以前読んだ『マウンテンタウン』と同じく、アメリカの小さなまちをモチーフにしたシリーズの1冊。この絵本で描かれるのは、大陸の草原に開拓された「プレーリータウン(大平原の町)」。
うちの子どもは表紙を見てすぐに『マウンテンタウン』と同じシリーズの絵本だと気が付いたのですが、はじめは「このまちはマウンテンタウンの隣にあるんでしょ」と言ってました。「また青いクルマが描かれているのかあ」なんてことも(^^;)。で、山がまったく見あたらない表紙の絵で少し説明したら、「マウンテンタウン」とは違うことが分かったようです。
そして、本文のとびらのページをめくると一言、「うわあ!」。うちの子どものこの気持ち、私もまったく同感です。遠く地平線まで広大なプレーリーが広がり、青い空を雲が流れていきます。横長の紙面が生かされ、絵本のなかを風が吹き抜けていくかのよう。
少し先にページを進めると、今度はたくさんのトウモロコシの畑が描かれています。ここでうちの子どもは心から「いいなあ」。実はうちの子どもはトウモロコシが大好きなのです(^^;)。
『マウンテンタウン』と同じく、この絵本でも「プレーリータウン」の四季が非常に繊細に描き出されています。夏の日に遠くから雨が近づいてくる様子、夕日に照らされるお祭り、冬のブリザード、月明かりに青く照らされしんしんと冷えわたるまち……。本当にすばらしい銅版画です。

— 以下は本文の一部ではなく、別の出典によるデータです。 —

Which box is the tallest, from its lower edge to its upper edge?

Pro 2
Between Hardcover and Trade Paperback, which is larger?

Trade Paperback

また、紙面には人びとの暮らしとまちの変化が一つ一つ大切に描き込まれています。久美さんのあとがきを読むと、最初読んだときはぜんぜん気が付かなかった描写がたくさんあることが分かりました。学校の校庭の遊び道具や貯水タンクのいたずら書き、子イヌたちの誕生などは、うちの子どもといっしょにあらためて探してみました。これも楽しい趣向です。まさに本文中の下記の文章の通りです。
なんでもいつでも少しずつ変わっていくものです。いくつかの変化は、はっきりと目に見えます。あまり変わったように見えないものもあります。

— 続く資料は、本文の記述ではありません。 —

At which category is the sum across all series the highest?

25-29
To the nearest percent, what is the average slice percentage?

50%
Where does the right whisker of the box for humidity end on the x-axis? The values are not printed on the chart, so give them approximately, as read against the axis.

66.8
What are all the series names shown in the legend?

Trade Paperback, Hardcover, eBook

変わっていかないようで変わっていく人びとの営み、それは紙面のなかでは小さく小さく描かれています。でも、このささやかな営みが本当にいとおしく思えてくる、そんな気がします。自然のなかで、まちに抱かれ、日々を過ごしていくこと、その一瞬、一瞬のかけがえのなさ。
ところで、カバーには訳者の久美沙織さんの次のようなメッセージが記されていました。
鉄道が通るまえ、その地には、たくさんの野生生物やネイティブ・アメリカン(いわゆるインディアン)が暮らしていたはずです。開拓は、ある意味、彼らを追い出すことでした。そのことはけっして忘れてしまってはいけないと思います。

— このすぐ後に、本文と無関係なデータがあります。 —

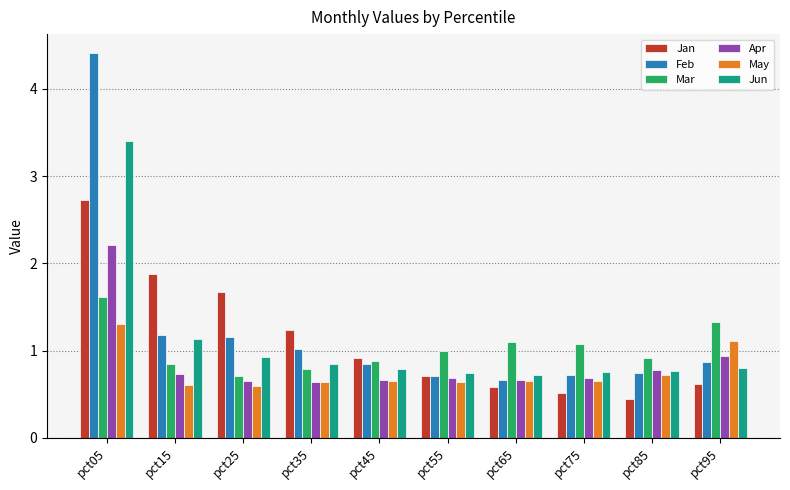

What is the value of the Mar bar at the 8th from the left?

1.1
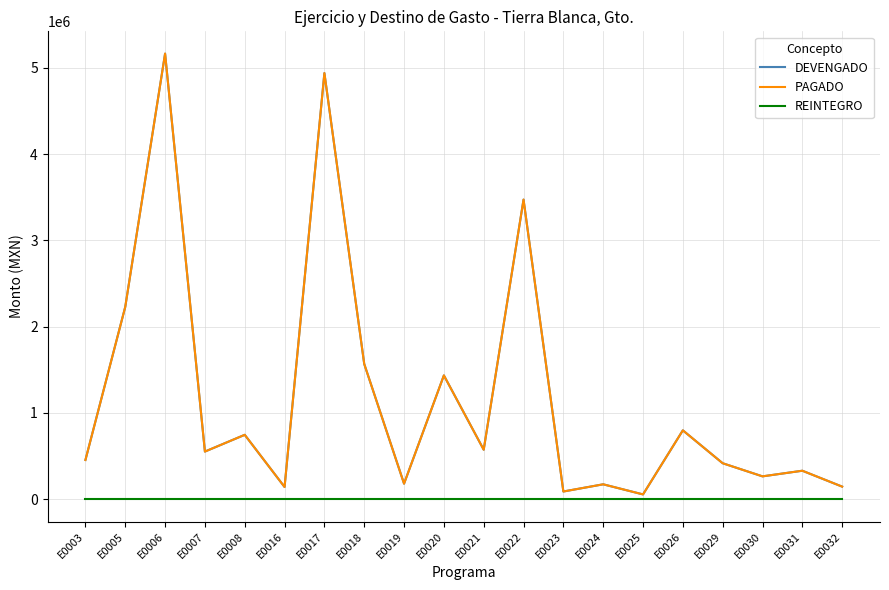

Which series has the largest total across all categories?

DEVENGADO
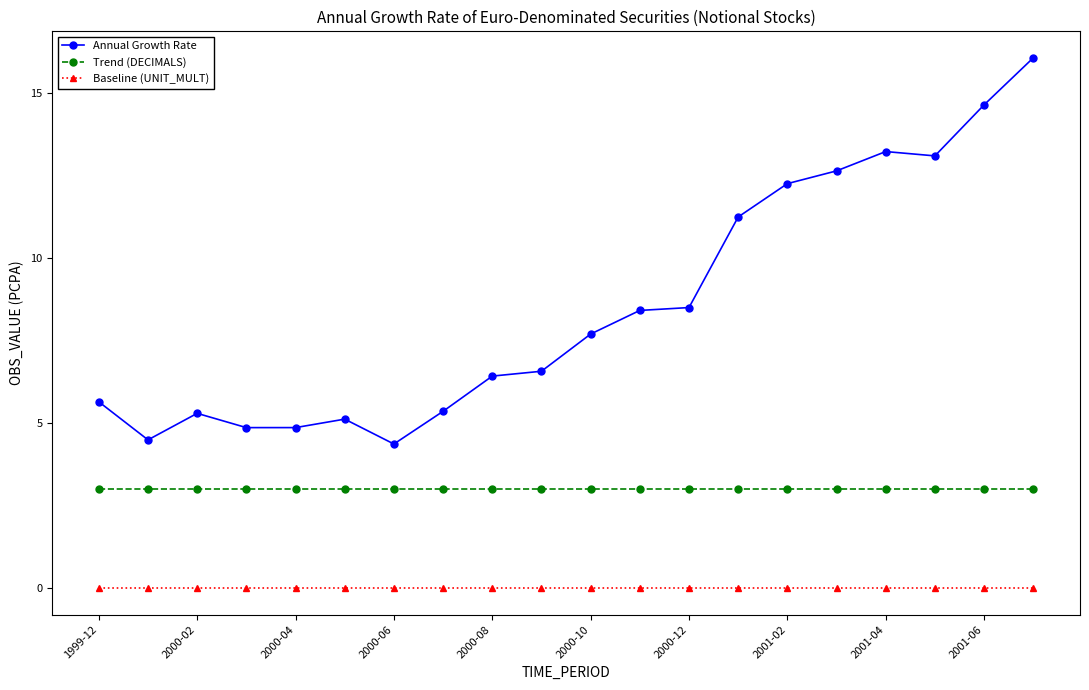

What is the sum of all Annual Growth Rate values?

170.6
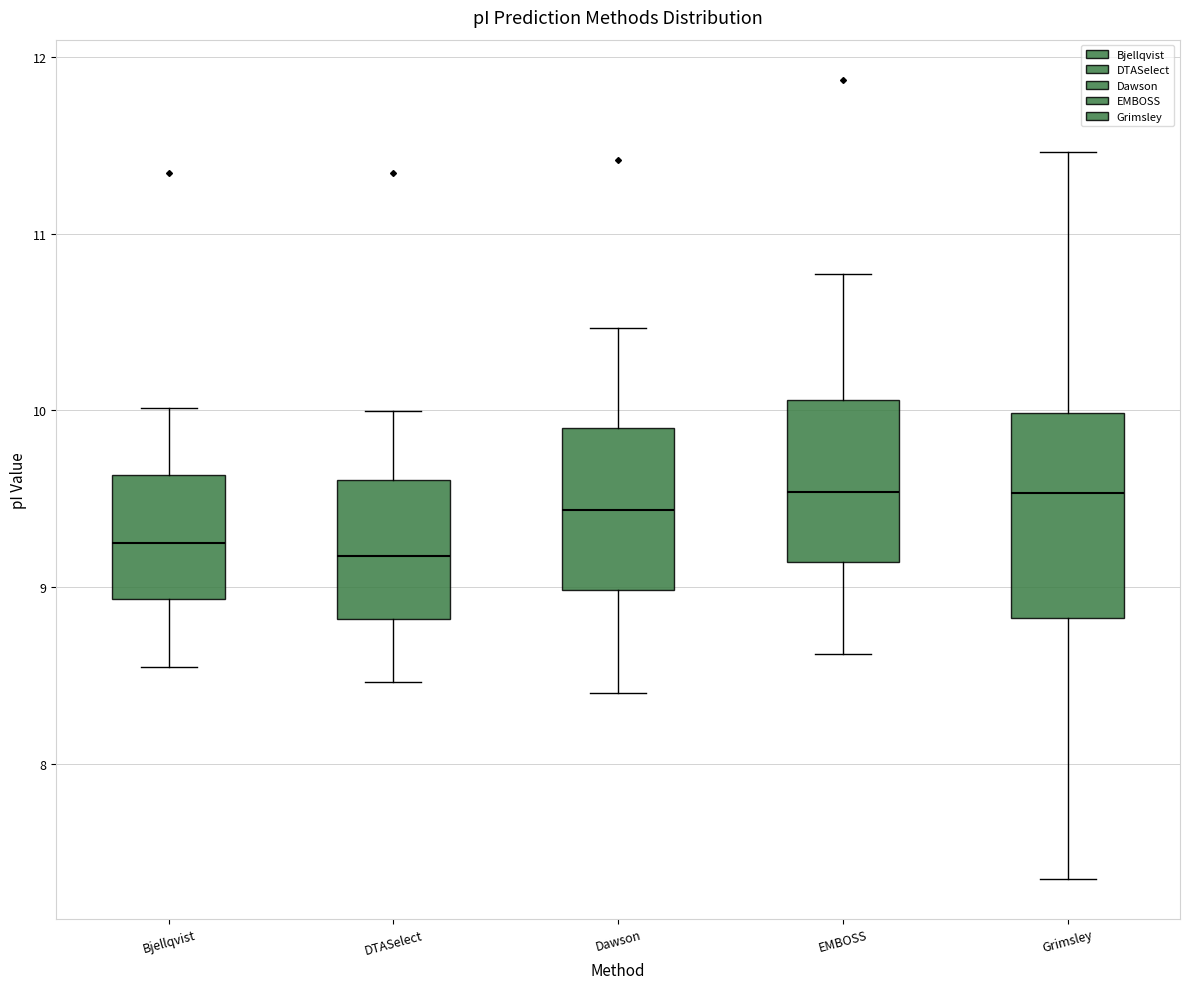

Reading left to right, read every box against the y-axis: the position of its median line, the range the box covers, and the ends of its whiskers. The values are not printed on the chart, so give them approximately, as read against the axis.

Bjellqvist: median 9.3, box 8.9 to 9.6, whiskers 8.6 to 10.0
DTASelect: median 9.2, box 8.8 to 9.6, whiskers 8.5 to 10.0
Dawson: median 9.4, box 9.0 to 9.9, whiskers 8.4 to 10.5
EMBOSS: median 9.5, box 9.1 to 10.1, whiskers 8.6 to 10.8
Grimsley: median 9.5, box 8.8 to 10.0, whiskers 7.4 to 11.5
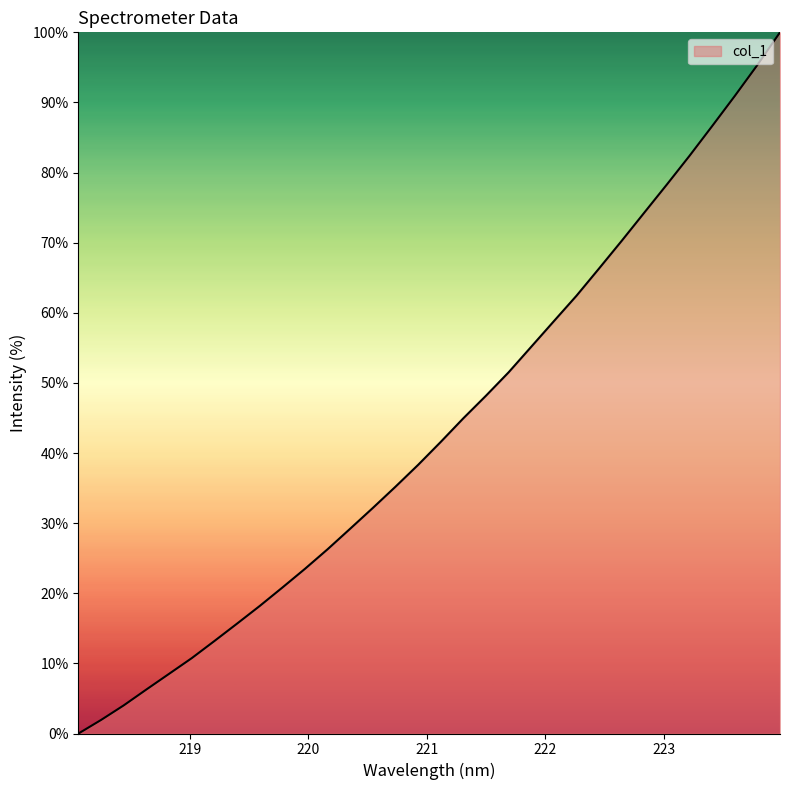

How many lines are shown in the chart?

1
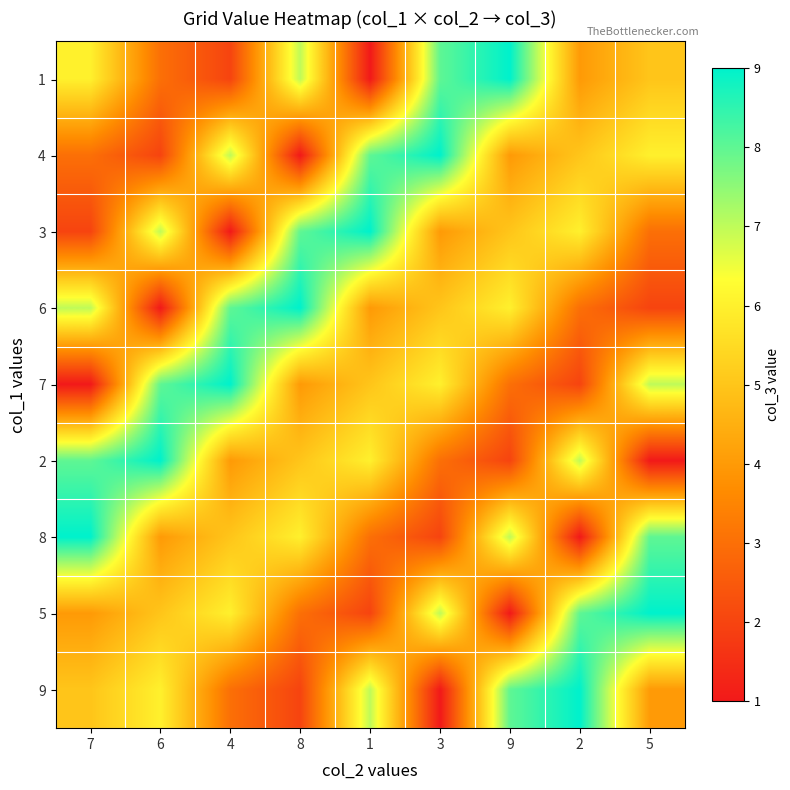

What is the smallest value displayed?

1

しかし、ここでは、どうか、素朴であたたかな暮らしぶりを味わってください。きっとあなたも安らぎや、懐かしさを覚えるでしょう。
久美さんが記されているとおり、歴史の事実は事実としてはっきりと認識する必要があると思います。とはいえ、その事実によってこの絵本のすばらさが減じられるものでもないと感じます。ささやかであってもかけがえのない人びとの日常、それは普遍的な意味を持っており、そこから逆に歴史の事実の重みもまたはっきりと理解できるように思いました。
原書の刊行は1998年。この絵本、おすすめです。